With his decision to deploy more than 5,000 troops to the US-Mexico border, President Donald Trump has ordered more military personnel to the US southwest than he has serving in some of the world’s most contentious combat zones.
Senior military officers have defended the deployment on national security grounds but the mission — dubbed Operation Faithful Patriot — raises a slew of questions, with many veterans condemning it as a political stunt by a President eager to fire up his political base just days away from the midterm elections.
“Donald Trump thinks unarmed people who are fleeing horrors and are still 1,000 miles away are a national security threat a week before election day?” said Will Fischer, a former Marine who now works for the VoteVets, a progressive veteran’s organization.
“I don’t think so,” Fischer said. “It’s a political ploy to blow upon the embers of racism and nativism, and he is using the military again as a political prop to advance his own agenda”

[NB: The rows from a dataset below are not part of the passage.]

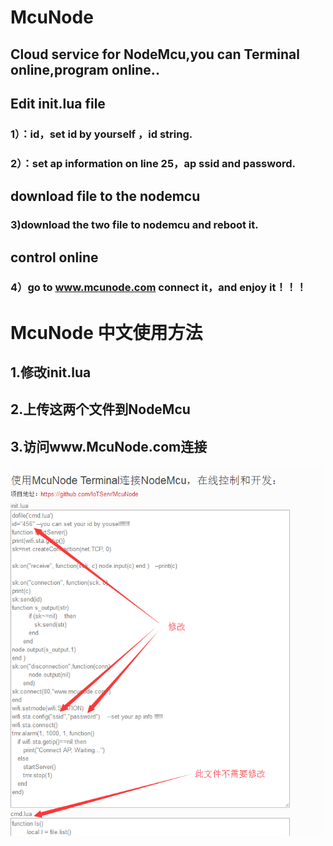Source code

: # McuNode    
## Cloud service for NodeMcu,you can Terminal online,program online..  
## Edit init.lua file   
### 1）：id，set id by yourself ，id string.   
### 2）：set ap information on line 25，ap ssid and password.  
## download file to the nodemcu  
### 3)download the two file to nodemcu and reboot it.  
## control online  
### 4）go to www.mcunode.com connect it，and enjoy it！！！  
# McuNode 中文使用方法    
## 1.修改init.lua  
## 2.上传这两个文件到NodeMcu  
## 3.访问www.McuNode.com连接  

![image](https://raw.githubusercontent.com/IoTServ/McuNode/master/file-edit.png)

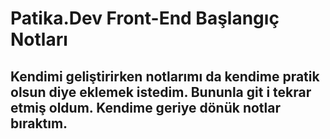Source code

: # Patika.Dev Front-End Başlangıç Notları

## Kendimi geliştirirken notlarımı da kendime pratik olsun diye eklemek istedim. Bununla git i tekrar etmiş oldum. Kendime geriye dönük notlar bıraktım.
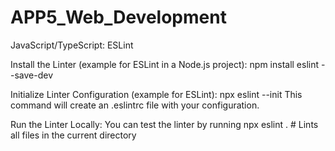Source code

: # APP5_Web_Development

JavaScript/TypeScript: ESLint

Install the Linter (example for ESLint in a Node.js project):
npm install eslint --save-dev

Initialize Linter Configuration (example for ESLint):
npx eslint --init
This command will create an .eslintrc file with your configuration.

Run the Linter Locally:
You can test the linter by running
npx eslint .  # Lints all files in the current directory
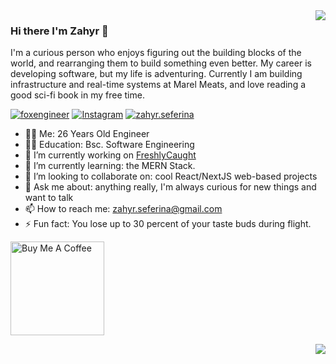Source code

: <!--
**ryhazerus/Ryhazerus** is a ✨ _special_ ✨ repository because its `README.md` (this file) appears on your GitHub profile.

Here are some ideas to get you started:


-->
<img align="right" src="https://github-readme-stats.vercel.app/api/top-langs/?username=lucafluri&layout=compact&title_color=606060&text_color=606060&bg_color=00000000&theme=dark&hide_border=true">

    

### Hi there I'm Zahyr :lemon:
I'm a curious person who enjoys figuring out the building blocks of the world, and rearranging them to build something even better. My career is developing software, but my life is adventuring. Currently I am building infrastructure and real-time systems at Marel Meats, and love reading a good sci-fi book in my free time.

[![foxengineer](https://img.shields.io/static/v1?label=foxengineer&message=%20&color=yellow&logo=&style=flat-square&logoColor=white)](https://www.foxengineer.com/)
[![Instagram](https://img.shields.io/static/v1?label=Instagram&message=%20&color=orange&logo=Instagram&style=flat-square&logoColor=white)](https://www.instagram.com/zahyr.seferina/)
[![zahyr.seferina](https://img.shields.io/static/v1?label=zahyr.seferina&message=%20&color=red&logo=gmail&style=flat-square&logoColor=white)](mailto:zahyr.seferina@gmail.com)
  

- 👨‍💻 Me: 26 Years Old Engineer  
- 👨‍🎓 Education: Bsc. Software Engineering
- 🔭 I’m currently working on [FreshlyCaught](https://freshlycaught.io) 
- 🌱 I’m currently learning: the MERN Stack.
- 👯 I’m looking to collaborate on: cool React/NextJS web-based projects
- 💬 Ask me about: anything really, I'm always curious for new things and want to talk
- 📫 How to reach me: zahyr.seferina@gmail.com
- ⚡ Fun fact: You lose up to 30 percent of your taste buds during flight.

[<img src="https://cdn.buymeacoffee.com/buttons/default-yellow.png" alt="Buy Me A Coffee" width=150 >](https://www.buymeacoffee.com/ryhazerus)

<img align="right" src="https://github-readme-stats.vercel.app/api?username=ryhazerus&hide_border=true&hide_rank=true&show_icons=true&title_color=606060&text_color=606060&bg_color=00000000">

Fischer and other veterans point to the unknown cost to taxpayers, given that much smaller deployments of National Guard to the border have cost hundreds of millions of dollars. They also question the cost the military will bear, as the operation pulls troops away from training, other missions and their families. And then, they say, there’s the murky legality of the mission, its scope and its purpose.

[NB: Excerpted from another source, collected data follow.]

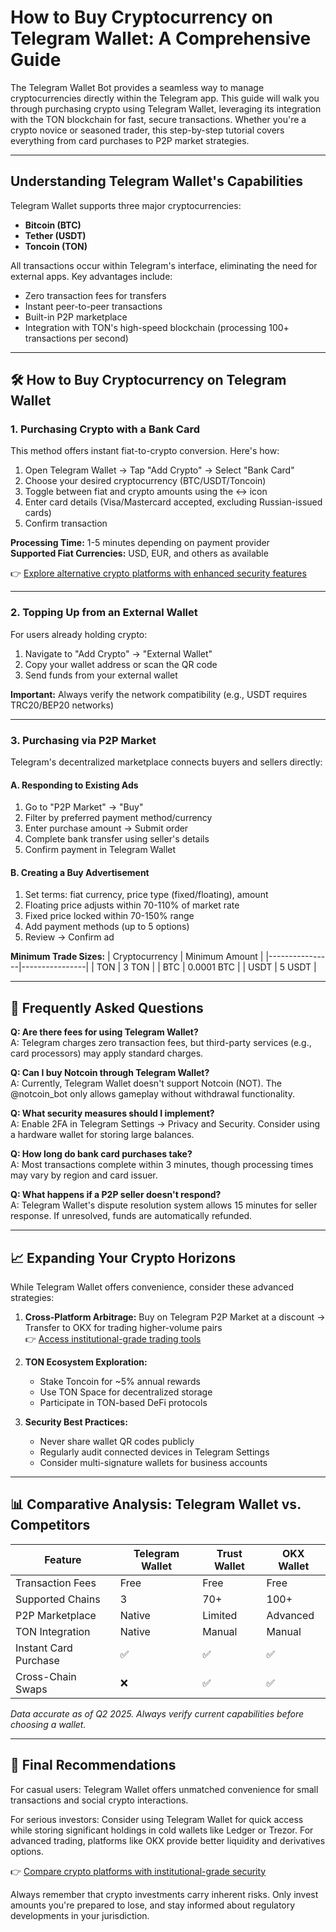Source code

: # How to Buy Cryptocurrency on Telegram Wallet: A Comprehensive Guide

The Telegram Wallet Bot provides a seamless way to manage cryptocurrencies directly within the Telegram app. This guide will walk you through purchasing crypto using Telegram Wallet, leveraging its integration with the TON blockchain for fast, secure transactions. Whether you're a crypto novice or seasoned trader, this step-by-step tutorial covers everything from card purchases to P2P market strategies.

---

## Understanding Telegram Wallet's Capabilities

Telegram Wallet supports three major cryptocurrencies:
- **Bitcoin (BTC)**
- **Tether (USDT)**
- **Toncoin (TON)**

All transactions occur within Telegram's interface, eliminating the need for external apps. Key advantages include:
- Zero transaction fees for transfers
- Instant peer-to-peer transactions
- Built-in P2P marketplace
- Integration with TON's high-speed blockchain (processing 100+ transactions per second)

---

## 🛠️ How to Buy Cryptocurrency on Telegram Wallet

### 1. Purchasing Crypto with a Bank Card

This method offers instant fiat-to-crypto conversion. Here's how:

1. Open Telegram Wallet → Tap "Add Crypto" → Select "Bank Card"
2. Choose your desired cryptocurrency (BTC/USDT/Toncoin)
3. Toggle between fiat and crypto amounts using the ↔️ icon
4. Enter card details (Visa/Mastercard accepted, excluding Russian-issued cards)
5. Confirm transaction

**Processing Time:** 1-5 minutes depending on payment provider  
**Supported Fiat Currencies:** USD, EUR, and others as available

👉 [Explore alternative crypto platforms with enhanced security features](https://bit.ly/okx-bonus)

---

### 2. Topping Up from an External Wallet

For users already holding crypto:

1. Navigate to "Add Crypto" → "External Wallet"
2. Copy your wallet address or scan the QR code
3. Send funds from your external wallet

**Important:** Always verify the network compatibility (e.g., USDT requires TRC20/BEP20 networks)

---

### 3. Purchasing via P2P Market

Telegram's decentralized marketplace connects buyers and sellers directly:

#### A. Responding to Existing Ads
1. Go to "P2P Market" → "Buy"
2. Filter by preferred payment method/currency
3. Enter purchase amount → Submit order
4. Complete bank transfer using seller's details
5. Confirm payment in Telegram Wallet

#### B. Creating a Buy Advertisement
1. Set terms: fiat currency, price type (fixed/floating), amount
2. Floating price adjusts within 70-110% of market rate
3. Fixed price locked within 70-150% range
4. Add payment methods (up to 5 options)
5. Review → Confirm ad

**Minimum Trade Sizes:**
| Cryptocurrency | Minimum Amount |
|----------------|----------------|
| TON            | 3 TON          |
| BTC            | 0.0001 BTC     |
| USDT           | 5 USDT         |

---

## 🧾 Frequently Asked Questions

**Q: Are there fees for using Telegram Wallet?**  
A: Telegram charges zero transaction fees, but third-party services (e.g., card processors) may apply standard charges.

**Q: Can I buy Notcoin through Telegram Wallet?**  
A: Currently, Telegram Wallet doesn't support Notcoin (NOT). The @notcoin_bot only allows gameplay without withdrawal functionality.

**Q: What security measures should I implement?**  
A: Enable 2FA in Telegram Settings → Privacy and Security. Consider using a hardware wallet for storing large balances.

**Q: How long do bank card purchases take?**  
A: Most transactions complete within 3 minutes, though processing times may vary by region and card issuer.

**Q: What happens if a P2P seller doesn't respond?**  
A: Telegram Wallet's dispute resolution system allows 15 minutes for seller response. If unresolved, funds are automatically refunded.

---

## 📈 Expanding Your Crypto Horizons

While Telegram Wallet offers convenience, consider these advanced strategies:

1. **Cross-Platform Arbitrage:** Buy on Telegram P2P Market at a discount → Transfer to OKX for trading higher-volume pairs  
👉 [Access institutional-grade trading tools](https://bit.ly/okx-bonus)

2. **TON Ecosystem Exploration:**  
   - Stake Toncoin for ~5% annual rewards  
   - Use TON Space for decentralized storage  
   - Participate in TON-based DeFi protocols

3. **Security Best Practices:**  
   - Never share wallet QR codes publicly  
   - Regularly audit connected devices in Telegram Settings  
   - Consider multi-signature wallets for business accounts

---

## 📊 Comparative Analysis: Telegram Wallet vs. Competitors

| Feature                | Telegram Wallet | Trust Wallet | OKX Wallet |
|------------------------|-----------------|--------------|------------|
| Transaction Fees       | Free            | Free         | Free       |
| Supported Chains       | 3               | 70+          | 100+       |
| P2P Marketplace        | Native          | Limited      | Advanced   |
| TON Integration        | Native          | Manual       | Manual     |
| Instant Card Purchase  | ✅              | ✅           | ✅         |
| Cross-Chain Swaps      | ❌              | ✅           | ✅         |

*Data accurate as of Q2 2025. Always verify current capabilities before choosing a wallet.*

---

## 📌 Final Recommendations

For casual users: Telegram Wallet offers unmatched convenience for small transactions and social crypto interactions.

For serious investors: Consider using Telegram Wallet for quick access while storing significant holdings in cold wallets like Ledger or Trezor. For advanced trading, platforms like OKX provide better liquidity and derivatives options.

👉 [Compare crypto platforms with institutional-grade security](https://bit.ly/okx-bonus)

Always remember that crypto investments carry inherent risks. Only invest amounts you're prepared to lose, and stay informed about regulatory developments in your jurisdiction.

Still, the Pentagon appears ready to move forward with the deployment and military officials said Tuesday that the number of troops is likely to exceed 5,200, a total that will surpass the number of US military personnel currently fighting what remains of ISIS in Iraq and Syria.
US troops will join over 2,000 National Guardsmen who are already at the border, meaning upwards of 7,000 American forces will be mobilized to stop Central American migrants that are still some 900 miles away from the border and weeks away from arriving in the US.
Currently, 5,239 troops are scheduled for deployment to the border but that number will likely grow, according to Gen. Terence O’Shaughnessy, the head of Northern Command, who said that the Pentagon does not yet know how many more forces might be added.